Published: May 29, 2007
Dr. Michael Rachlis
Dr. Michael Rachlis, an associate professor at the University of Toronto's Department of Health Policy Management and Evaluation

The vision of medicare by Canadian icon Tommy Douglas had two stages.

The man called the founder of medicare in Canada saw the first step as public payment of the treatment and hospital-oriented system.  He saw the second stage as the reorganization of the health delivery system to focus on prevention and community-based care.  According to Dr. Michael Rachlis, a private consultant in health policy analysis who will give two lectures at McMaster University on Wednesday, May 30, "Medicare would have many fewer problems today if we had followed Douglas’s original vision."

In the past few years, Ontario has been significantly changing its health care system.  The question of how these changes affect the medicare system is the subject of two lectures.

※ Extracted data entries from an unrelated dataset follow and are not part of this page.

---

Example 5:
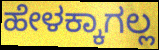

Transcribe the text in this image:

ಹೇಳಕ್ಕಾಗಲ್ಲ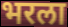
भरलाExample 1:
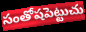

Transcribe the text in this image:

సంతోషపెట్టుచు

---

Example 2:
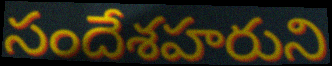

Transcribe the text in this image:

సందేశహరుని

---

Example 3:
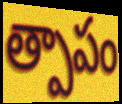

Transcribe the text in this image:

త్పాపం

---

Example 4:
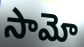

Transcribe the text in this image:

సామో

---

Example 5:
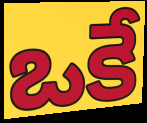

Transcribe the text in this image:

ఒకే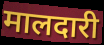
मालदारी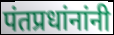
पंतप्रधांनांनी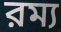
রম্য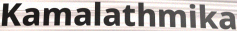
Kamalathmika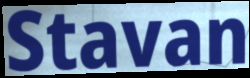
StavanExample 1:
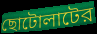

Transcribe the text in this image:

ছোটোলাটের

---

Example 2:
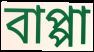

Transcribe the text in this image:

বাপ্পা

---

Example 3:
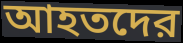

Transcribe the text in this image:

আহতদের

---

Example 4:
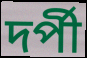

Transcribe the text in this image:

দর্পী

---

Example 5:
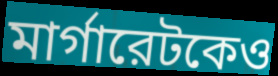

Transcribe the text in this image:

মার্গারেটকেওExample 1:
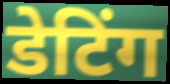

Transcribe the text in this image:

डेटिंग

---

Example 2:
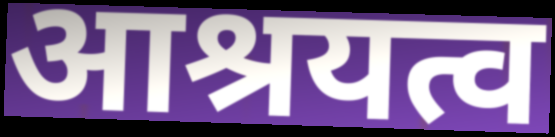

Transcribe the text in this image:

आश्रयत्व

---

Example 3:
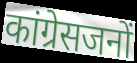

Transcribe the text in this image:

कांग्रेसजनों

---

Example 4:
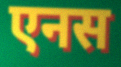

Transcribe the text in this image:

एनस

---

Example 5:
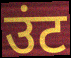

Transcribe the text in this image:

उंटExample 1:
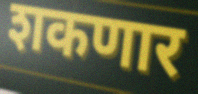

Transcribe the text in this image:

शकणार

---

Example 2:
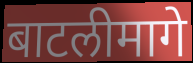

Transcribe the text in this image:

बाटलीमागे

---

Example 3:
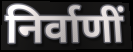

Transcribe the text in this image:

निर्वाणीं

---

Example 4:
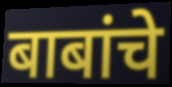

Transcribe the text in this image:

बाबांचे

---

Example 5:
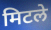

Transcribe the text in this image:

मिटलेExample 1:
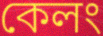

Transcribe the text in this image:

কেলং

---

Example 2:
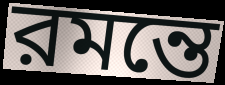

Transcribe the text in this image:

রমন্তে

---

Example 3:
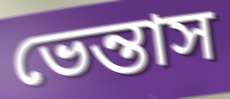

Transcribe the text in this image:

ভেন্তাস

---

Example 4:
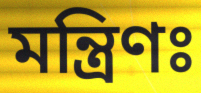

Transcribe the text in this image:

মন্ত্রিণঃ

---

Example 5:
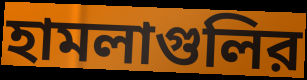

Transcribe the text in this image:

হামলাগুলির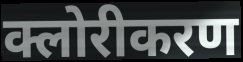
क्लोरीकरण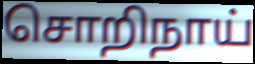
சொறிநாய்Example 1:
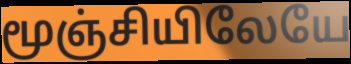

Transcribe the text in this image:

மூஞ்சியிலேயே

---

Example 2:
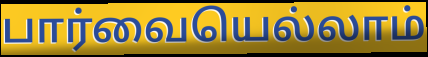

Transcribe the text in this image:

பார்வையெல்லாம்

Rachlis will speak to both Hamilton health care professionals and students and faculty of McMaster about the role of universities in the changes to medicare at a session from 11:45 a.m. to 1:15 p.m. in room 3020 of the Michael G. DeGroote Centre for Learning and Discovery.

He will talk about how the Ontario health system reforms will impact medicare at a public lecture from 4:30 p.m. to 6 p.m. in room 3020 of the Michael G. DeGroote Centre for Learning and Discovery.

Dr. Rachlis is an alumnus of McMaster University. He did his internship in Hamilton in 1975-76 and returned to complete a residency in community medicine from 1984-88. He is an associate professor at the University of Toronto’s Department of Health Policy Management and Evaluation.

The lectures are the annual Henry and Sylvia Wong Forum in Medicine. The forum was established by the couple, who are both McMaster alumni, for the advancement of research and public education. It features an eminent practitioner or researcher discussing current public issues and interests in medical research.